Tomemos Karl Barth como exemplo. O seu livro "Carta aos Romanos" (Fonte Editorial, 2002), que foi publicado em 1922, deu vida à nova teologia dialética e foi, para muitos, a obra teológica mais importante da primeira metade do século XX. O prefácio inicia com as frases: "Paulo falou aos seus contemporâneos como um filho do seu tempo. Mas muito mais importante do que essa verdade é esta outra: que ele fala, como profeta e apóstolo do Reino de Deus, a todos os homens de todos os tempos". [...] Toda a minha atenção esteve voltada para o fato de penetrar com o olhar no aspecto histórico segundo o espírito da Bíblia, que é o Espírito eterno". É preciso confrontar isso com o texto e com aquilo que se encontra nele até que o muro entre o primeiro século e o nosso se torne transparente, até que Paulo fale lá, e o homem escute aqui. [...] A questão hermenêutica é a questão do 'como': como devo compreendê-lo? A hermenêutica não dá respostas à questão do "por que": por que devo compreendê-lo? Ela pressupõe a resposta positiva.
"Por isso: por que fazemos esse esforço? Talvez porque o Novo Testamento é o documento fundador da tradição cristã e caracterizou a história da nossa cultura europeia? Porém, para isso, bastariam a pesquisa históricas sobre os documentos e a sua história dos efeitos no cristianismo. Talvez porque o Novo Testamento deve ser lido, explicado e pregado em toda liturgia da Igreja? Isto é verdade: o Novo Testamento não tem o seu 'Sitz im Leben' apenas na terra da Judeia de dois mil anos atrás, mas também nos altares e nos púlpitos das igrejas e nas mãos dos leitores de hoje. A palavra que suscita a fé, que motiva o amor e encoraja à esperança torna Cristo presente. Para compreender essa palavra, a exegese teológica e uma correspondente teologia eclesial do presente são necessárias.
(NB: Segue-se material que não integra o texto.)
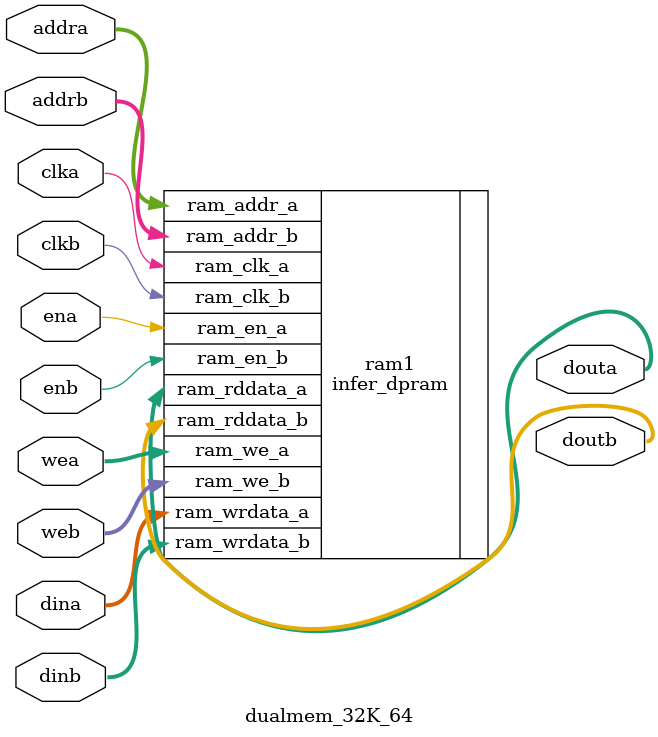
<source format=sv>

module dualmem_32K_64(clka, clkb, dina, dinb, addra, addrb, wea, web, douta, doutb, ena, enb);

   input wire clka, clkb;
   input [63:0] dina;
   input [63:0] dinb;
   input [10:0] addra;
   input [10:0] addrb;
   input [7:0]        wea;
   input [7:0]        web;
   input [0:0]        ena, enb;
   output [63:0]      douta;
   output [63:0]      doutb;

   genvar r;

`ifdef FPGA
   
   generate for (r = 0; r < 2; r=r+1)
     RAMB16_S36_S36
     RAMB16_S36_S36_inst
       (
        .CLKA   ( clka                     ),     // Port A Clock
        .DOA    ( douta[r*32 +: 32]          ),     // Port A 1-bit Data Output
        .DOPA   (                          ),
        .ADDRA  ( addra                    ),     // Port A 14-bit Address Input
        .DIA    ( dina[r*32 +: 32]           ),     // Port A 1-bit Data Input
        .DIPA   ( 1'b0                     ),
        .ENA    ( ena                      ),     // Port A RAM Enable Input
        .SSRA   ( 1'b0                     ),     // Port A Synchronous Set/Reset Input
        .WEA    ( wea[r]                   ),     // Port A Write Enable Input
        .CLKB   ( clkb                     ),     // Port B Clock
        .DOB    ( doutb[r*32 +: 32]          ),     // Port B 1-bit Data Output
        .DOPB   (                          ),
        .ADDRB  ( addrb                    ),     // Port B 14-bit Address Input
        .DIB    ( dinb[r*32 +: 32]           ),     // Port B 1-bit Data Input
        .DIPB   ( 1'b0                     ),
        .ENB    ( enb                      ),     // Port B RAM Enable Input
        .SSRB   ( 1'b0                     ),     // Port B Synchronous Set/Reset Input
        .WEB    ( web[r]                   )      // Port B Write Enable Input
        );
   endgenerate

`else // !`ifdef FPGA

infer_dpram #(.RAM_SIZE(12), .BYTE_WIDTH(8)) ram1 // RAM_SIZE is in words
(
.ram_clk_a(clka),
.ram_en_a(ena),
.ram_we_a(wea),
.ram_addr_a(addra),
.ram_wrdata_a(dina),
.ram_rddata_a(douta),
.ram_clk_b(clkb),
.ram_en_b(enb),
.ram_we_b(web),
.ram_addr_b(addrb),
.ram_wrdata_b(dinb),
.ram_rddata_b(doutb)
 );
   
`endif
   
endmodule // dualmem

</source>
Mas tudo isso é suficiente? Agora, eu falo como teólogo: a ponte hermenêutica, que leva do Jesus histórico e do seu Evangelho a nós hoje, é a ponte sobre o rio Esquecimento. Ela é também a ponte sobre o rio daquilo que passa, porque, no fundo, é, em primeiro lugar e em definitivo, o rio do Jesus histórico ao Cristo presente. É a ponte da ressurreição, colocada sobre o abismo da morte. Só na força da sua ressuscitação da morte de cruz no ano 33, por obra de Deus, Jesus está hoje presente.
"Se partimos da presença do Ressuscitado, então recordamos a vida, a obra e a morte de Jesus como 'a história de um vivente', justamente como os evangelistas relataram a sua vida e a paixão à luz da sua ressurreição. A ponte hermenêutica tem o seu fundamento nessa mudança indedutível e inesperada da morte à vida, que nós reconhecemos como ocorrida em Jesus Cristo: o seu fim temporal se tornou o seu início eterno. Sobre a ponte hermenêutica, percebemos a história da morte de Jesus Cristo na luz do futuro da vida.
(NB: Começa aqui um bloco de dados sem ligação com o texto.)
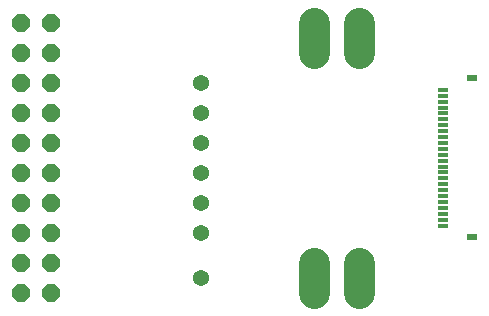
<source format=gts>
G04 EAGLE Gerber RS-274X export*
G75*
%MOMM*%
%FSLAX34Y34*%
%LPD*%
%INSolder Mask top*%
%IPPOS*%
%AMOC8*
5,1,8,0,0,1.08239X$1,22.5*%
G01*
%ADD10P,1.649562X8X112.500000*%
%ADD11R,0.901600X0.401600*%
%ADD12R,0.901600X0.501600*%
%ADD13C,1.371600*%
%ADD14C,2.654300*%


D10*
X63500Y25400D03*
X38100Y25400D03*
X63500Y50800D03*
X38100Y50800D03*
X63500Y76200D03*
X38100Y76200D03*
X63500Y101600D03*
X38100Y101600D03*
X63500Y127000D03*
X38100Y127000D03*
X63500Y152400D03*
X38100Y152400D03*
X63500Y177800D03*
X38100Y177800D03*
X63500Y203200D03*
X38100Y203200D03*
X63500Y228600D03*
X38100Y228600D03*
X63500Y254000D03*
X38100Y254000D03*
D11*
X394900Y197200D03*
X394900Y192200D03*
X394900Y187200D03*
X394900Y182200D03*
X394900Y177200D03*
X394900Y172200D03*
X394900Y167200D03*
X394900Y162200D03*
X394900Y157200D03*
X394900Y152200D03*
X394900Y147200D03*
X394900Y142200D03*
X394900Y137200D03*
X394900Y132200D03*
X394900Y127200D03*
X394900Y122200D03*
X394900Y117200D03*
X394900Y112200D03*
X394900Y107200D03*
X394900Y102200D03*
X394900Y97200D03*
X394900Y92200D03*
X394900Y87200D03*
X394900Y82200D03*
D12*
X419900Y72200D03*
X419900Y207200D03*
D13*
X190500Y152400D03*
X190500Y177800D03*
X190500Y101600D03*
X190500Y127000D03*
X190500Y203200D03*
X190500Y76200D03*
X190500Y38100D03*
D14*
X285750Y228537D02*
X285750Y254064D01*
X323850Y254064D02*
X323850Y228537D01*
X285750Y50864D02*
X285750Y25337D01*
X323850Y25337D02*
X323850Y50864D01*
M02*

</source>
"Olhemos para trás para o futuro passado de Cristo e vivamos no presente daquele que virá. Na história de morte dos historiadores, Jesus se torna 'histórico' e permanece estranho a nós. Na história de futuro da vida eterna, nós o compreendemos e até acendemos a chama da esperança sobre os cemitérios da história, porque Jesus não só ressuscitou da sua morte de cruz, mas ressuscitou 'dos mortos', também como o primogênito daqueles que adormeceram e como o autor da verdadeira vida.
"Desse modo, alcança-se o horizonte universal de que nos fala o Novo Testamento. No Cristo da Igreja há mais do que a Igreja: trata-se da vinda de Deus e do futuro do novo mundo da vida, que supera a morte. Compreendemos o que lemos? Quando Lemos o Novo Testamento e temos profunda inteligência dele, nos aproximamos de recordações surpreendentes e da luz ofuscante de uma grande esperança. Portanto, Filipe provavelmente tinha razão, quando, 'começando dessa passagem da Escritura, anunciou o Evangelho de Jesus'".